Right here was where the “art star” was conceived: the idea that artists were no longer just working in a humble studio but became celebrities and public personas, analysed under the microscope of an unprecedented new sense of spectacle.
Within this quasi-incestuous pool of celebrity youngsters was the young and booming Jean-Michel Basquiat, who took a shine to a petite blond singer named Madonna, introduced by his friend and match-maker, Warhol.
One day in ‘82, Basquiat pulled up at the Gagosian Gallery in West Hollywood to introduce the unknown wannabe pop-star at the time, to his old pal Larry Gagosian. “‘Well, who is she?’ I asked, ‘Her name is Madonna, and she’s going to be huge.’ I’ll never forget that he said that,” Gagosian told Interview in 2012.
The star-crossed lovers lit each other’s (artistic) fire for two passionate months. The pragmatic Madonna, who woke up early to do yoga and ponder over life’s purpose, was the perfect counterweight to the erratic anarchist Basquiat, whose art sought to provoke and protest social injustices. Madonna recalled waking up in the middle of the night to find Basquiat “in the bed next to me, butt up, intent on painting, at 4am, his face an inch from the canvas, in a trance. I would stand in disbelief watching him get to work whenever something excited him.”

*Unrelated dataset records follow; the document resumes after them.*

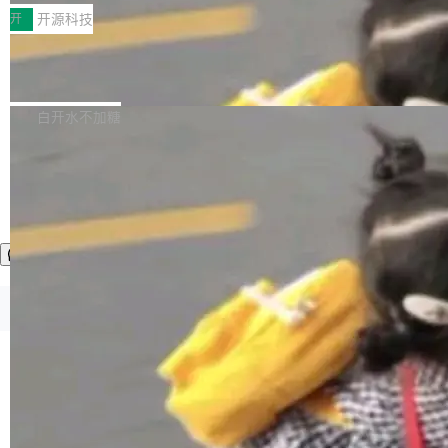
一，界面错位。他说这个问题"两年前就发现了，
AI 聊天功能（添加了一些快捷键）</span></li>
2026卫星活动——第二届多语种对话语音语言模
开
开源科技
至今没变"。 数据流方面，Manshin 指出 SwiftU
<li><span style="color:#000000">新增了始终
型挑战赛 （Multilingual Conversational Speec
I 的属性包装器演进史...
在新 SQL 控制台中打开 AI 生成的脚本的功能</
Qwen3.8-Max 发布，下周开源 Qwen3.
h Language Model Challenge，MLC-SLM）T
8-27B
span></li> <li><span style="color:#000000...
ask 1赛道中，传音TEX AI中心语音算法团队以
千问大模型宣布正式推出 Qwen 家族迄今最强大
自主研发的说话人归属多语种自动语音识别系统
的模型 Qwen3.8-Max，也是其首个 Max 规模
白开水不加糖
取得tcpMER 15.41%的成绩，在全球110支参赛
的开源权重模型。Qwen3.8-Max 的模型权重预
队伍中位列第二。此次突破展现了传音在多语种
计将于开源，彼时也将同步开源 Qwen3.8-27B
语音识别、说话人日志、时间对齐与长音频工程
模型。 根据介绍，Qwen3.8-Max 基于 Qwen 3.
加载更多
化系统等关键方向的系统性技术实力。 本届赛事
5 的架构基础构建，参数规模扩展至 2.4 万亿，
聚焦多语言对话语音模型面临的关键技术挑战，
激活参数95B，支持100万上下文Tokens，在编
共吸引来自全球工业界与学术界的1...
程、办公、科研以及长周期任务等方面实现了全
面提升。它不仅能应对更具挑战性的问题，还能
更可靠地端到端完成复杂任务，输出值得信赖的
©OSCHINA(OSChina.NET)
京ICP备2025119063号
成果。 全球开发者都可通过千问 AI 平台获得 Q
wen3.8 的 API 服务：国内每百万 Tok...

But Manhattan’s Romeo and Juliette endured a similar ending to Shakespeare’s tragic tale. While the ‘Queen of Pop’ was working away at her hits like, Like a Virgin, Basquiat was falling deeper into the doom that became his fatal downfall in ‘88. The ‘enfant terrible’ of street art continued to distance Madonna one heroine hit at a time to the point of no return, until the pair parted ways indefinitely. But it wasn’t entirely over yet; the salty Basquiat decided to mark his territory by demanding all the paintings he gave to Madonna to be returned in fear that she might resell them. Upon their return, he covered them with black paint, a sombre shroud to mourn their separation.
Take, for example, A Panel of Experts. Basquiat’s large canvas features two women fighting with stones surrounded by streaks of black paint velcroed on in spasmodic fashion. At the top left corner are the names “Madonna” and “Venus”, the names of two ex-girlfriends, which were crossed out by the broken-hearted Basquiat.
This example of cryptic poetry was typically Basquiat-esque. “I cross out words so you will see them more; the fact that they are obscured makes you want to read them,” he said in reference to the painting. Clearly, he had no problem throwing some shade at his former bird.
Nor did she really. In 2017 she posted a black and white photo of herself standing in front of that same painting in dark sunglasses and a black hoodie, casual-chic funerary garb for the occasion, as she remembers, and maybe roasts, her past love.